→ EXERCISE SET
• a. Answer these from the passage on the Whitaker Ministry:
(i) For how many months did the Whitaker Ministry last?
(ii) Who represented Whitaker in the lower house?
(iii) By how much did the Ministry reduce the property tax?
• b. Please carry the passage on the Whitaker Ministry forward, picking up after its final sentence.

→ SOURCE PASSAGE
The Whitaker Ministry was formed in 1882 as the government of New Zealand. It was led by Frederick Whitaker and lasted for 17 months, from 21 April 1882 to 25 September 1883. The Whitaker Ministry succeeded the Hall Ministry upon John Hall's resignation.

Background
John Hall resigned as Premier due to health issues and a Cabinet conflict with Native Minister John Bryce, which led Governor Gordon to attempt to call Sir George Grey to form a Ministry. Hall reminded the Governor that his following held a majority in the House of Representatives and nominated Frederick Whitaker to replace him. Whitaker had been the Hall Government's representative in the Legislative Council, renowned as “a Triton among minnows” in that house. Harry Atkinson represented Whitaker in the lower house.

The Ministry succeeded Hall's retrenching government, but as a Budget surplus had been achieved, they felt able to reduce the property tax by half and raise a 3 million pound loan for Public Works. Atkinson introduced a bill to establish a contributory social security scheme in 1882, but this was well ahead of contemporary opinion, and his second attempt in 1883 was greeted with “ribald laughter”. Similarly, William Rolleston’s attempt to create a perpetual Crown lease option for land ownership was amended beyond recognition by the Legislative Council.

→ DATA EXTRACT
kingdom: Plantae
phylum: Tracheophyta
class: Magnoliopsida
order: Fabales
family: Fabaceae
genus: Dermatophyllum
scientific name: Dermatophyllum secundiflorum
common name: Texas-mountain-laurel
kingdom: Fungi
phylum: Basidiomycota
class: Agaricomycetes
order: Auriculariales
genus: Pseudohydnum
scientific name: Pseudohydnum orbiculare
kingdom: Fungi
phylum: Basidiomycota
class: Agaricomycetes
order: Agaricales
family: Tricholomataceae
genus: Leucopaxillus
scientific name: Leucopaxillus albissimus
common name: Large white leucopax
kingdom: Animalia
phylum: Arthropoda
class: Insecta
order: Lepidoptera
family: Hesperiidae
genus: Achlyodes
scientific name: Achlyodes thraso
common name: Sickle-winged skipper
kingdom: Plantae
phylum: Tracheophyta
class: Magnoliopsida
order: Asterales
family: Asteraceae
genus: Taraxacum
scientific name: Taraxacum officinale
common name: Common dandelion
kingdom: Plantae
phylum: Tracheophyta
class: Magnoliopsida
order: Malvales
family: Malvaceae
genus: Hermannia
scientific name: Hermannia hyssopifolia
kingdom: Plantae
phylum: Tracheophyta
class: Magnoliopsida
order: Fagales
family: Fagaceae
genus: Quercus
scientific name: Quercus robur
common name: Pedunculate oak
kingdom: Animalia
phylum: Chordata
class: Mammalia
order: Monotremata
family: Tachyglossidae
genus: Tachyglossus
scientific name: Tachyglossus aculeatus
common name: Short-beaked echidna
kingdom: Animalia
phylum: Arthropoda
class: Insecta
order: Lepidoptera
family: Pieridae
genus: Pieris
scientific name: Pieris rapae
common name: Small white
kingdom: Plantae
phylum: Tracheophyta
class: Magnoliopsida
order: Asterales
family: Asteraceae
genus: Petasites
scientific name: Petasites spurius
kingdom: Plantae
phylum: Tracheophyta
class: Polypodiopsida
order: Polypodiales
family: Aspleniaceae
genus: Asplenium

→ TASK-BY-TASK OUTPUTS
• a.
(i) 17 months
(ii) Harry Atkinson
(iii) By half

• b.
On 15 September 1882 the ministry passed the North Island Main Trunk Railway Loan Act,  to expedite construction of the North Island Main Trunk south of Te Awamutu by authorising the overseas borrowing of a million pounds for the work.

Whitaker had only intended to serve for a single session of Parliament, and having found the Premiership tiresome, he returned to his legal practice. He was succeeded by his close colleague Harry Atkinson.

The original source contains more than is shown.